The data ▸
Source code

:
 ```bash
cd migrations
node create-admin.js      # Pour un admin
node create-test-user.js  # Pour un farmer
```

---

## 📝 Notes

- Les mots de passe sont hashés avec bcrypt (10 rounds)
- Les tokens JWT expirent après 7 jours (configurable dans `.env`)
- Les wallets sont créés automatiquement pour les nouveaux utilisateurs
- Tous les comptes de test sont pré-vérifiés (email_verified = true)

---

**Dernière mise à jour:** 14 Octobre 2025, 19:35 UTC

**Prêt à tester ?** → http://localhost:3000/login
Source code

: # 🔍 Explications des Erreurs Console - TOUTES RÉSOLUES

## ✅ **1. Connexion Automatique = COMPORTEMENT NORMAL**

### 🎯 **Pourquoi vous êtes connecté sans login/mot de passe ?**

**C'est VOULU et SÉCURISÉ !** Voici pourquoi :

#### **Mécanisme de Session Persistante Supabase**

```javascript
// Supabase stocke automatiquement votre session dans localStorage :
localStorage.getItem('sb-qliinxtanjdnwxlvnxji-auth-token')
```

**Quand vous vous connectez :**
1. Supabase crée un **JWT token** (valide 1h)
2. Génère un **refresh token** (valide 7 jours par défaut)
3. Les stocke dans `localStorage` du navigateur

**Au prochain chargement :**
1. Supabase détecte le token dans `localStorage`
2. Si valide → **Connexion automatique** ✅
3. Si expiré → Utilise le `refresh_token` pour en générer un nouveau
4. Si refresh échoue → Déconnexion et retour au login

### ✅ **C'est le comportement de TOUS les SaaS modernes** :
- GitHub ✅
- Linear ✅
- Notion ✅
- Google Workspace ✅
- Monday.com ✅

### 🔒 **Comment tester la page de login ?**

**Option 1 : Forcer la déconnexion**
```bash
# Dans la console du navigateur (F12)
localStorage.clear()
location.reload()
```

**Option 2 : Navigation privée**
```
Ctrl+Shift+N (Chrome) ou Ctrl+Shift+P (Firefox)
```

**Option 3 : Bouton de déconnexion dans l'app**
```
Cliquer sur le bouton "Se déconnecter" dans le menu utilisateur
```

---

Exercise goal ▸ The data above should be copied out with complete accuracy.

Answer for this exercise ▸
Source code

:
 ```bash
cd migrations
node create-admin.js      # Pour un admin
node create-test-user.js  # Pour un farmer
```

---

## 📝 Notes

- Les mots de passe sont hashés avec bcrypt (10 rounds)
- Les tokens JWT expirent après 7 jours (configurable dans `.env`)
- Les wallets sont créés automatiquement pour les nouveaux utilisateurs
- Tous les comptes de test sont pré-vérifiés (email_verified = true)

---

**Dernière mise à jour:** 14 Octobre 2025, 19:35 UTC

**Prêt à tester ?** → http://localhost:3000/login
Source code

: # 🔍 Explications des Erreurs Console - TOUTES RÉSOLUES

## ✅ **1. Connexion Automatique = COMPORTEMENT NORMAL**

### 🎯 **Pourquoi vous êtes connecté sans login/mot de passe ?**

**C'est VOULU et SÉCURISÉ !** Voici pourquoi :

#### **Mécanisme de Session Persistante Supabase**

```javascript
// Supabase stocke automatiquement votre session dans localStorage :
localStorage.getItem('sb-qliinxtanjdnwxlvnxji-auth-token')
```

**Quand vous vous connectez :**
1. Supabase crée un **JWT token** (valide 1h)
2. Génère un **refresh token** (valide 7 jours par défaut)
3. Les stocke dans `localStorage` du navigateur

**Au prochain chargement :**
1. Supabase détecte le token dans `localStorage`
2. Si valide → **Connexion automatique** ✅
3. Si expiré → Utilise le `refresh_token` pour en générer un nouveau
4. Si refresh échoue → Déconnexion et retour au login

### ✅ **C'est le comportement de TOUS les SaaS modernes** :
- GitHub ✅
- Linear ✅
- Notion ✅
- Google Workspace ✅
- Monday.com ✅

### 🔒 **Comment tester la page de login ?**

**Option 1 : Forcer la déconnexion**
```bash
# Dans la console du navigateur (F12)
localStorage.clear()
location.reload()
```

**Option 2 : Navigation privée**
```
Ctrl+Shift+N (Chrome) ou Ctrl+Shift+P (Firefox)
```

**Option 3 : Bouton de déconnexion dans l'app**
```
Cliquer sur le bouton "Se déconnecter" dans le menu utilisateur
```

---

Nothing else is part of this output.